When the Nassau County School District asked voters to approve a one-mill property tax, the story was simple and emotional:
“We need $13.2 million for teacher salaries.”
That’s what they told you. That’s what was advertised.
But a few short years later, the truth has caught up — and the numbers are jaw-dropping.
This year, that same “teacher” millage is bringing in $20.5 million — not $13.2 million.
That’s a 55% jump from what voters were sold.
And here’s the kicker: this tax automatically rises with property values, with no limits.
No new vote, no accountability, no transparency. Just an ever-growing cash pipeline straight to the district’s coffers.
💰 Who’s Really Benefiting?
While teachers were the face of the campaign, they aren’t the only ones seeing the windfall.
According to the NESPA (Non-Instructional Employees) pay schedule for next year:
- A new custodian will receive nearly $5,800 from the millage.
- A department secretary — who just happens to be the NESPA President — will pocket over $8,100.
Meanwhile, last year’s pay data shows that department secretaries earned nearly as much as 18-year veteran teachers — and hundreds more than teachers with 12 years of classroom experience.
That’s not what taxpayers were told this money was for.
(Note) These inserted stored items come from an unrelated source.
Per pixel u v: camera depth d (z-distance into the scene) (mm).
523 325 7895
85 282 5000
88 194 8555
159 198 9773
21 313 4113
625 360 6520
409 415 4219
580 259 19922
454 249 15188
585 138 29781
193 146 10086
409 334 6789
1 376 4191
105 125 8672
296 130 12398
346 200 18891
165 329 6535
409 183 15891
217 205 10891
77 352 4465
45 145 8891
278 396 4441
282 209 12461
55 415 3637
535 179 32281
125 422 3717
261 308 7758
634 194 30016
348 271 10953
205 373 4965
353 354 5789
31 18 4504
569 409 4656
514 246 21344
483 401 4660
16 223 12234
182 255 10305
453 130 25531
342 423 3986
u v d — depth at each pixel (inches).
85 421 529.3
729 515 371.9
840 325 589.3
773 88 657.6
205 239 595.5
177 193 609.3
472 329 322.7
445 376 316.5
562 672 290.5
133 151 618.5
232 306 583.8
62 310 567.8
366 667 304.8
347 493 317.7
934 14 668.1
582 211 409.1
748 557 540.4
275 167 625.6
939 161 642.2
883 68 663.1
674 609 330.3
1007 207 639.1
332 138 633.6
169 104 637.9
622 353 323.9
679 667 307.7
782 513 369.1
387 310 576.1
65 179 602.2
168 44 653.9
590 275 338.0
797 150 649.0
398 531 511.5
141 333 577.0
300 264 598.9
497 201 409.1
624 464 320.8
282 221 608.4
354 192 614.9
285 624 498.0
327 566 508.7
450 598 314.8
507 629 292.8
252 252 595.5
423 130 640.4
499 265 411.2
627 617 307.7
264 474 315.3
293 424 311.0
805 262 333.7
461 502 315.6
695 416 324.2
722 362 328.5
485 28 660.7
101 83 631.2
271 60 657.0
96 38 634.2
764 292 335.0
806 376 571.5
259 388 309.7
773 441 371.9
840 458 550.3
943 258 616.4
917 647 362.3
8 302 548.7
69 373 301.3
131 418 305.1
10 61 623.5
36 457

And it didn’t happen by accident — it was ratified by the School Board.
📈 A Tax That Grows Itself
This “temporary” one-mill tax was designed to expire — but it’s become a permanent money machine that grows automatically with rising property values.
And Nassau County isn’t alone. Across Florida, school districts have used the same tactic:
- Pass a “small” millage for “teachers.”
- Watch revenues explode as values rise.
- Use the extra funds for union contracts, not classrooms.
🎭 The Playbook for 2026
When this millage expires in 2026, expect the same performance all over again.
There will be crying and wailing that schools will “lose $25 million,” that “teachers will quit,” and that “students will suffer.”
All designed to panic taxpayers into voting for another referendum.
⚠️ The Bottom Line
This isn’t about classrooms. It’s about cash flow.
The unions are thriving. The Board is complicit.
And taxpayers were misled — plain and simple.
A tax sold as $13.2 million has quietly turned into a $20.5 million slush fund.
That’s not education. That’s public corruption.